* **What the exercise asks**
Every line below between the one holding "organ failure, coma, and even death." and the one holding "n’t have otherwise", inclusive, should be copied exactly, and no other line.

* **Data shown**
####################

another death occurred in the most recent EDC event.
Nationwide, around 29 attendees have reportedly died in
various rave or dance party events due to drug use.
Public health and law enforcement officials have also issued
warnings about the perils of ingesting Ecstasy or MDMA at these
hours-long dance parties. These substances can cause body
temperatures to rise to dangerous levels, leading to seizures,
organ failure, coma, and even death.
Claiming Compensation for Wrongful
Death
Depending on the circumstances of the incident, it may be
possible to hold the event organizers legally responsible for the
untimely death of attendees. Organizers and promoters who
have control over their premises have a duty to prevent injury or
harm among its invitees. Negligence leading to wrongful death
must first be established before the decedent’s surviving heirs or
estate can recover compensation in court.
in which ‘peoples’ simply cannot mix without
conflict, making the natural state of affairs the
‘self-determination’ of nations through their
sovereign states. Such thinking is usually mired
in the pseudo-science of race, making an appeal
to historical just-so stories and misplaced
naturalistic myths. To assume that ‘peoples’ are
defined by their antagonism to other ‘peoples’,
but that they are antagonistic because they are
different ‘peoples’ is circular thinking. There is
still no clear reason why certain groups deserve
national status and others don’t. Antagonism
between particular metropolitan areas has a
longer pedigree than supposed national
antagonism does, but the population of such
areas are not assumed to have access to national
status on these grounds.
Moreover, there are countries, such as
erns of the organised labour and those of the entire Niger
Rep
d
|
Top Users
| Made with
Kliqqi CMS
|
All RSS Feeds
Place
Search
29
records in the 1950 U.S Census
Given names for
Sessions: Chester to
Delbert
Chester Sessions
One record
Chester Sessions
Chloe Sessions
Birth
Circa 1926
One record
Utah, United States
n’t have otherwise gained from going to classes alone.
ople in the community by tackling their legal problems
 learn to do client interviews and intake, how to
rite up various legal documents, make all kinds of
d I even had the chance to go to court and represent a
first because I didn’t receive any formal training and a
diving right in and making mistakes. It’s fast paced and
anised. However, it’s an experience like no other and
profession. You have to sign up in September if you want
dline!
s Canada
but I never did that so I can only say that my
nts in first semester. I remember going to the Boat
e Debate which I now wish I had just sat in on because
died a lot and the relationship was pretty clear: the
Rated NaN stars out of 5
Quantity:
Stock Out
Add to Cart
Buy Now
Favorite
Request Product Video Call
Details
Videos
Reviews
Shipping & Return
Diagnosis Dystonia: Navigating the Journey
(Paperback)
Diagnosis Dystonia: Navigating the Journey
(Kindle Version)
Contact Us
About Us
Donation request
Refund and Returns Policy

####################

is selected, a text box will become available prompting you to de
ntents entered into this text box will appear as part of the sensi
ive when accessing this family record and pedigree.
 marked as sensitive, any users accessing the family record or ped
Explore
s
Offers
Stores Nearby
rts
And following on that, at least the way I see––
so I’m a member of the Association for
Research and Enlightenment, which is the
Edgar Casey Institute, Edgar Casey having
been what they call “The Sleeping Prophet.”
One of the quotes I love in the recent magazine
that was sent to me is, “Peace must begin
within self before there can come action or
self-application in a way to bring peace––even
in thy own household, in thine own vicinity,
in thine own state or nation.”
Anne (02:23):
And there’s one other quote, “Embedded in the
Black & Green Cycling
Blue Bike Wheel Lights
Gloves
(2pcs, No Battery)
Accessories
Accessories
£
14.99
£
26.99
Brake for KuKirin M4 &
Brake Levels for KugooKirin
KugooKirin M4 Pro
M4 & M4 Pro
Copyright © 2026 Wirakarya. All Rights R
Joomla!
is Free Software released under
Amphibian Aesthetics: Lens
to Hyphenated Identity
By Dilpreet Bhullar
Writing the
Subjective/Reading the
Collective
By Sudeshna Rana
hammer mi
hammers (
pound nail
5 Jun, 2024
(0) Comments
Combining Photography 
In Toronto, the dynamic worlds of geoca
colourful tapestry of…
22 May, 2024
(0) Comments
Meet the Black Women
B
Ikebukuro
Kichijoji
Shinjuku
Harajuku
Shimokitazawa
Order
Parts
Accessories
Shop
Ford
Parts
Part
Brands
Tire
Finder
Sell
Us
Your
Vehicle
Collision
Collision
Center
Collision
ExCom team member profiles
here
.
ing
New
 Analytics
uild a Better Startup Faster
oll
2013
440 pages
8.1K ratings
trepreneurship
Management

####################

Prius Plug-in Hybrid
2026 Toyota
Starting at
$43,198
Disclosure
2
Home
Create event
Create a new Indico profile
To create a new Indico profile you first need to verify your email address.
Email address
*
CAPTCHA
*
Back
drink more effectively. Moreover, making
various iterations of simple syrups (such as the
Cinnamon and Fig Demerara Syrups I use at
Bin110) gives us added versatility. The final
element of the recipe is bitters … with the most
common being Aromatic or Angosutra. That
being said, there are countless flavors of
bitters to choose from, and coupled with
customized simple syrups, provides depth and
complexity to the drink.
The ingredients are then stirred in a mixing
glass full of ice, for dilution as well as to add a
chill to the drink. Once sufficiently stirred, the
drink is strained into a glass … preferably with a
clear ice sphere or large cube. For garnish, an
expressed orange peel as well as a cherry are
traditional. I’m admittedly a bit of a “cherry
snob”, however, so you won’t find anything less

####################

* **Solution**
organ failure, coma, and even death.
Claiming Compensation for Wrongful
Death
Depending on the circumstances of the incident, it may be
possible to hold the event organizers legally responsible for the
untimely death of attendees. Organizers and promoters who
have control over their premises have a duty to prevent injury or
harm among its invitees. Negligence leading to wrongful death
must first be established before the decedent’s surviving heirs or
estate can recover compensation in court.
in which ‘peoples’ simply cannot mix without
conflict, making the natural state of affairs the
‘self-determination’ of nations through their
sovereign states. Such thinking is usually mired
in the pseudo-science of race, making an appeal
to historical just-so stories and misplaced
naturalistic myths. To assume that ‘peoples’ are
defined by their antagonism to other ‘peoples’,
but that they are antagonistic because they are
different ‘peoples’ is circular thinking. There is
still no clear reason why certain groups deserve
national status and others don’t. Antagonism
between particular metropolitan areas has a
longer pedigree than supposed national
antagonism does, but the population of such
areas are not assumed to have access to national
status on these grounds.
Moreover, there are countries, such as
erns of the organised labour and those of the entire Niger
Rep
d
|
Top Users
| Made with
Kliqqi CMS
|
All RSS Feeds
Place
Search
29
records in the 1950 U.S Census
Given names for
Sessions: Chester to
Delbert
Chester Sessions
One record
Chester Sessions
Chloe Sessions
Birth
Circa 1926
One record
Utah, United States
n’t have otherwise gained from going to classes alone.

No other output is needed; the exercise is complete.